- 指示 1: 樹脂フィルムの破砕に関する本文で、摩擦熱による溶融温度をTg℃以下とするのが好ましいとされる理由を説明せよ。
- 指示 2: 樹脂フィルムの破砕に関する本文によれば、嵩密度を測るために容器へ破砕物を充填するとき、行わないものとされている操作は何か。
- 指示 3: 樹脂フィルムの破砕と造粒について述べた本文を、最後の文に続けて書き継げ。

- 本文:
容量が100mLの容器に、破砕物をすりきり一杯に充填し、充填した破砕物(または造粒物)の質量を測定する。この測定を10回行い、容量との関係から平均の嵩密度を算出する。なお、容器に充填する際に、タッピングは行わないものとする。
【0058】
破砕物の大きさは、嵩密度が上記範囲を満たす程度であればよく、特に制限されないが、一辺の長さが2~8mm程度の略正方形(またはそれと同面積の矩形状)であることが好ましい。破砕物の一辺の長さが2mm以上であると、破砕物の嵩密度を低くしやすいため、嵩密度を上記範囲に調整しやすい。破砕物の一辺の長さが8mm以下であると、破砕物が大きすぎないため、この後の摩擦熱による溶融を行いやすい。破砕物の大きさは、上記観点から、一辺の長さが3~7mm程度の略正方形(またはそれと同面積の矩形状)であることがより好ましい。
【0059】
破砕物を平均目開き1mmのメッシュにて2分間ふるいにかけたときに分取される比率(%)(分取率)は、特に制限されないが、例えばふるいにかける前の破砕物の総量に対して10質量%以下でありうる。分取率が10質量%以下である破砕物は、緩やかな条件で破砕されており、破砕時の負荷が適度に小さいため、破砕時の発熱による樹脂の熱劣化などをより抑制しやすい。破砕物の分取率(%)は、上記観点から、ふるいにかける前の破砕物の総量に対して5質量%以下であることがより好ましい。
【0060】
破砕物の嵩密度、大きさおよび分取率は、破砕条件により調整することができる。破砕物の嵩密度、大きさ、分取率を上記範囲内とするためには、破砕時の発熱を少なくすること(破砕時に返材が受ける熱を少なくすること)、具体的には、破砕時の負荷を小さくしたり、除熱したりして、破砕時の発熱を少なくすることが好ましい。
【0061】
樹脂フィルムの破砕は、任意の方法で行うことができる。例えば、樹脂フィルムの破砕は、固定刃と回転刃との間に返材を挟み込んで破砕することにより行うことができる。
【0062】
2)の工程について
次いで、得られた破砕物に摩擦熱を生じさせて、その熱により破砕物を溶融または融着させる。
【0063】
摩擦熱による溶融は、(50~Tg)℃(Tgは、樹脂のガラス転移温度)で行うことが好ましい。摩擦熱による溶融温度が50℃以上であると、破砕物を半溶融状態としうるため、嵩密度が低減された造粒物が得られやすい。溶融温度がTg℃以下であると、破砕物が高温になりすぎず、樹脂の熱劣化を抑制しうるため、樹脂の分子量の低下や造粒物の着色を抑制することができる。また、造粒物を用いて得られる再生フィルムの黄変などをさらに抑制する観点では、溶融温度は、50~100℃であることがより好ましく、60~100℃であることがさらに好ましい。

- 抽出情報:

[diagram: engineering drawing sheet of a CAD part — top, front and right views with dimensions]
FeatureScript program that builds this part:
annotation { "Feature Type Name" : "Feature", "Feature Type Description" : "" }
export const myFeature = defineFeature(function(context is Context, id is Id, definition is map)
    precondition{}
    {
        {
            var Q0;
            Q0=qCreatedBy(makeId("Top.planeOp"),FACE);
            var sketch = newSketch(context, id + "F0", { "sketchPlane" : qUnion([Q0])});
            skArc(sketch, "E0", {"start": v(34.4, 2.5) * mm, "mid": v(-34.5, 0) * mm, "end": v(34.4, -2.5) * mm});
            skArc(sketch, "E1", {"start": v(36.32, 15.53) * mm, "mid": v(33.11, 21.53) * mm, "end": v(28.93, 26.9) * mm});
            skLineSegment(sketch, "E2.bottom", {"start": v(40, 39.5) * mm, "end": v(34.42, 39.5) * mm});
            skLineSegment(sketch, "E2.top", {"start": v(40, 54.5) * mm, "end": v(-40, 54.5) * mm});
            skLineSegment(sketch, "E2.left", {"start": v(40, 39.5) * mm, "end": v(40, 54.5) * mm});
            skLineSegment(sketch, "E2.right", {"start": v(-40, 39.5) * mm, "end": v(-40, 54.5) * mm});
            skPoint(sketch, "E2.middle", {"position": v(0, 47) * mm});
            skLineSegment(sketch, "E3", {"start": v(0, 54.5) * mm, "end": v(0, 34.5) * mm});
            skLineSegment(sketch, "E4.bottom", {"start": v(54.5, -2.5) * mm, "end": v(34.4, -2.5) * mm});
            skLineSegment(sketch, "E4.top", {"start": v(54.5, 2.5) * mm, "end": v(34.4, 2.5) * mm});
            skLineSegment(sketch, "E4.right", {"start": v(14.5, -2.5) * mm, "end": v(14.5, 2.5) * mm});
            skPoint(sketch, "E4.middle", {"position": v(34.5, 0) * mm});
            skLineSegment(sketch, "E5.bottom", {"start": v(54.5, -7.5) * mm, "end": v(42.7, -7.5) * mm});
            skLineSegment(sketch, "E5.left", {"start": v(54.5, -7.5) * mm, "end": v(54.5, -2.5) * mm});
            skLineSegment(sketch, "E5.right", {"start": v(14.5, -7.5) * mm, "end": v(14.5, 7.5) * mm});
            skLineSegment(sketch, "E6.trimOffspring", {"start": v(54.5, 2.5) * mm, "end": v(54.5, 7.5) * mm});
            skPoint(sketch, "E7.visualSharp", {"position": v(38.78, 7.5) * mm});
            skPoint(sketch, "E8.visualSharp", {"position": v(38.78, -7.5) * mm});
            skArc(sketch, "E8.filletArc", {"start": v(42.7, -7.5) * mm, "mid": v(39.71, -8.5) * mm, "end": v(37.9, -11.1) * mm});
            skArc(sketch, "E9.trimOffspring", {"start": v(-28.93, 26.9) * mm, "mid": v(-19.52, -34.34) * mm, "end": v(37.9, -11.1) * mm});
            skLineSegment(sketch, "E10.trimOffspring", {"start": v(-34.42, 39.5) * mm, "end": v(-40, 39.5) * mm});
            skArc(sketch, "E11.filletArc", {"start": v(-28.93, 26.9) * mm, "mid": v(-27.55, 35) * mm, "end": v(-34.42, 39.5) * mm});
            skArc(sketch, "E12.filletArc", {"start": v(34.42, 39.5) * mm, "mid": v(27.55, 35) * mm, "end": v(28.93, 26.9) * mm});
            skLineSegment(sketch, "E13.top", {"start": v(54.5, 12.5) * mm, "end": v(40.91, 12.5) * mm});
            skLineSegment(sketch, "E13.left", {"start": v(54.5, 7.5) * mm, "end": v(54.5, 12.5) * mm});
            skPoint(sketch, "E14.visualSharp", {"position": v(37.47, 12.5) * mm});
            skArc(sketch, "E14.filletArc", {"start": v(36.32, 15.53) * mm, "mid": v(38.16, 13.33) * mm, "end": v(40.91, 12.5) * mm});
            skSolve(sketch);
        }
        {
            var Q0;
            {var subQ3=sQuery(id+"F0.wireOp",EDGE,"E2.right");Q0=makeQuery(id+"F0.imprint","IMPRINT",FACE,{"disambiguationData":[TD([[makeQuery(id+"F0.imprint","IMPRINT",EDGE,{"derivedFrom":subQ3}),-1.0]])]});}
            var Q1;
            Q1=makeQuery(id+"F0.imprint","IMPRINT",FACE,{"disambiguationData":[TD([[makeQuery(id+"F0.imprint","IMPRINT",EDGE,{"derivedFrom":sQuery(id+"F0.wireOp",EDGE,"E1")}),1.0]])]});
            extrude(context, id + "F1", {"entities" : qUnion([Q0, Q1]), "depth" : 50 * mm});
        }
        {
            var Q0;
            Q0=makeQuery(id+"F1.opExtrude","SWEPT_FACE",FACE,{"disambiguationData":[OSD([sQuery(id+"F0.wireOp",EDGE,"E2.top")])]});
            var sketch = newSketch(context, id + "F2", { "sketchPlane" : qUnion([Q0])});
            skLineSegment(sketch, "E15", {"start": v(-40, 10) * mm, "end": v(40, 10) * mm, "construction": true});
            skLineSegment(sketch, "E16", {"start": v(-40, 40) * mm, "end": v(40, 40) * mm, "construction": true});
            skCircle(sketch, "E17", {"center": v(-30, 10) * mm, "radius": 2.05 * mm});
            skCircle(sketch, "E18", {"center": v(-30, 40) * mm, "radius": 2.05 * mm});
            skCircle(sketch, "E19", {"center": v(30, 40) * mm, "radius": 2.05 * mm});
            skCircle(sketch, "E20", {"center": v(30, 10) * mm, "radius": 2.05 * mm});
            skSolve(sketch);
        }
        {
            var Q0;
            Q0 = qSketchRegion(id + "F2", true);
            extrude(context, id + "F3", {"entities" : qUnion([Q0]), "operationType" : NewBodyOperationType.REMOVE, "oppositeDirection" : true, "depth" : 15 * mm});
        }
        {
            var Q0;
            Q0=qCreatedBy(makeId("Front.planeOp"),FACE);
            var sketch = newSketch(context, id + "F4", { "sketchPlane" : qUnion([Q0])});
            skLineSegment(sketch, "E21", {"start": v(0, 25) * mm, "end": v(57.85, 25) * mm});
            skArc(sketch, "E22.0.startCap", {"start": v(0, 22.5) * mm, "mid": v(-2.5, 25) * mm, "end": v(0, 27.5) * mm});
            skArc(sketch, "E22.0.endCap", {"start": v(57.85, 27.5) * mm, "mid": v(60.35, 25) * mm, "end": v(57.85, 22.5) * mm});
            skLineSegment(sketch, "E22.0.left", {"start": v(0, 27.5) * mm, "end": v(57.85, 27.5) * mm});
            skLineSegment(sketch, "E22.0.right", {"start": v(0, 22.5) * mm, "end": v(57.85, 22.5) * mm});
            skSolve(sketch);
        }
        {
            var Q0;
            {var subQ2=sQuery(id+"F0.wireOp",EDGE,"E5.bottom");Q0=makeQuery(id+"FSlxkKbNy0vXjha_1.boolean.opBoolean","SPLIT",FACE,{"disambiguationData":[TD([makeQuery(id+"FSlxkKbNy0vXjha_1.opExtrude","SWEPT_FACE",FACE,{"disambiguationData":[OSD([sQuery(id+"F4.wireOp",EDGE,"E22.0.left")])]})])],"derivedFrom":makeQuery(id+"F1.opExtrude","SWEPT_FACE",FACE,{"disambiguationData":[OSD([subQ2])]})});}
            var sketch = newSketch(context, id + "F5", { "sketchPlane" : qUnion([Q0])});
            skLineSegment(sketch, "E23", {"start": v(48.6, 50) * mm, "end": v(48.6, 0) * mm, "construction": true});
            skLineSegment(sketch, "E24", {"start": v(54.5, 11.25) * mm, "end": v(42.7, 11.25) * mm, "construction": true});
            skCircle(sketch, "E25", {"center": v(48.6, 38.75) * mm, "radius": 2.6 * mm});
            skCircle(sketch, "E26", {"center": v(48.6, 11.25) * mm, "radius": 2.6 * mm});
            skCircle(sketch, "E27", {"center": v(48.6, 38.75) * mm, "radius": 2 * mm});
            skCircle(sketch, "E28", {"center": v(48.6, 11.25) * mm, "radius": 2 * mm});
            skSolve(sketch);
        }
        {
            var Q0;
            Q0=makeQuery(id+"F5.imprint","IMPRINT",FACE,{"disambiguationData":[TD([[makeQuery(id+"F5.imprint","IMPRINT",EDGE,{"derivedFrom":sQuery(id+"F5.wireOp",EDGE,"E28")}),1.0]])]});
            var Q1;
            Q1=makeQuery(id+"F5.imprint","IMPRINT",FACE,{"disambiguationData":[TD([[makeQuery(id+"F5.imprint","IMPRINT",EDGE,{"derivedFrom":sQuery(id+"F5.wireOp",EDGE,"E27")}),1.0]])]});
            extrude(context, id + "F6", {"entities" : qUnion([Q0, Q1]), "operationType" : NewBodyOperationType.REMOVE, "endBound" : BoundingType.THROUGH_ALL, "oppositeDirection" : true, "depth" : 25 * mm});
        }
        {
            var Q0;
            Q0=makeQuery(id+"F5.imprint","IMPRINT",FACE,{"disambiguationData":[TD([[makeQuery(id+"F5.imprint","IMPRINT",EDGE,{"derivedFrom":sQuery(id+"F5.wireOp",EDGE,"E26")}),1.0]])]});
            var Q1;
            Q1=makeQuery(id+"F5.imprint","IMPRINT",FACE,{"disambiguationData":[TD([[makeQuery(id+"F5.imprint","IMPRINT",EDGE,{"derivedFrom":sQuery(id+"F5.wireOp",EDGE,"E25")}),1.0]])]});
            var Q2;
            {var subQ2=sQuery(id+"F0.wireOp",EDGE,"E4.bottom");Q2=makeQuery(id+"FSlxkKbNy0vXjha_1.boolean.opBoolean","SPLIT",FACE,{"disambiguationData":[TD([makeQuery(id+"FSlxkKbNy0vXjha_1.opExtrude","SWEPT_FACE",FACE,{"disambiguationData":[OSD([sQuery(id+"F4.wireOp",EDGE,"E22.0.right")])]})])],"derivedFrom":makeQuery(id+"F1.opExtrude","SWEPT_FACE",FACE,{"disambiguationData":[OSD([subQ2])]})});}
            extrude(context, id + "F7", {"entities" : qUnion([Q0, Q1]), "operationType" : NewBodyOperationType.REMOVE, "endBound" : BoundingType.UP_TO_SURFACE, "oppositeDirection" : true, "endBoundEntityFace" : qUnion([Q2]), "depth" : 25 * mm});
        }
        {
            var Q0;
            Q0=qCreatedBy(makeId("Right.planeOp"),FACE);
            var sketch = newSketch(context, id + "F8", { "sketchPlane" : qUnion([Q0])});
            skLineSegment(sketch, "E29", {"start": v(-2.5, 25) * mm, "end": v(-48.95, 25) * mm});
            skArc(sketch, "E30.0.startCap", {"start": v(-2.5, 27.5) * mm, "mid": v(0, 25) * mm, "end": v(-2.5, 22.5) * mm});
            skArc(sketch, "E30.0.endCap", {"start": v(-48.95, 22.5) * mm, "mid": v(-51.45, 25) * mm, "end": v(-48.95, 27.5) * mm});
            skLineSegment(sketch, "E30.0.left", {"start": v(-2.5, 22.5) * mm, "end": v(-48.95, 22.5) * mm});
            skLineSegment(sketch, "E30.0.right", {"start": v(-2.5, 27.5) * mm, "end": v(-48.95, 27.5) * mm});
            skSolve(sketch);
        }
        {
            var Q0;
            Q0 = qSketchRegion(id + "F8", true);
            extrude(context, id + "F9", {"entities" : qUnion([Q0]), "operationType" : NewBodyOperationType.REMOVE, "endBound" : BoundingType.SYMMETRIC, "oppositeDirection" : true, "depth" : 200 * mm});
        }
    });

- 解答 1: 溶融温度がTg℃以下であれば破砕物が高温になりすぎず、樹脂の熱劣化を抑えられる。そのため、樹脂の分子量の低下や造粒物の着色を抑制できる。

- 解答 2: タッピング

- 解答 3:
【0064】
溶融温度は、摩擦熱による溶融時の雰囲気温度として測定されうる。例えば、後述の
図1の破砕・造粒装置10では、(造粒のための)摩擦熱による溶融工程の下流側の雰囲気温度として測定することができる(後述の
図2参照)。
【0065】
溶融温度は、例えば破砕物に加える摩擦の大きさや摩擦を加える時間(滞留時間)、冷却処理などにより行うことができる。後述の破砕・造粒装置10を用いる場合、溶融温度は、破砕物の供給速度や圧縮部Bや移送部Cにおける流路の幅や長さ、温度調整部(冷却手段)による冷却または徐熱の度合い(冷却温度)などにより調整することができる。溶融温度を低くする場合は、例えば破砕・造粒装置10の圧縮部Bや移送部Cの流路の幅は適度に大きくし、長さは適度に短くすることが好ましい。また、装置内外の温度調整部(冷却手段)による冷却温度を低くしたり、破砕物の供給速度を小さくしたりすることが好ましい。特に、破砕物の溶融温度が上記範囲内となるように、温度調整部(冷却手段)により冷却することが好ましい。
【0066】
また、摩擦熱により溶融させた破砕物を、所定の大きさ(または長さ)にさらに切断してもよい。
【0067】
(造粒物の物性)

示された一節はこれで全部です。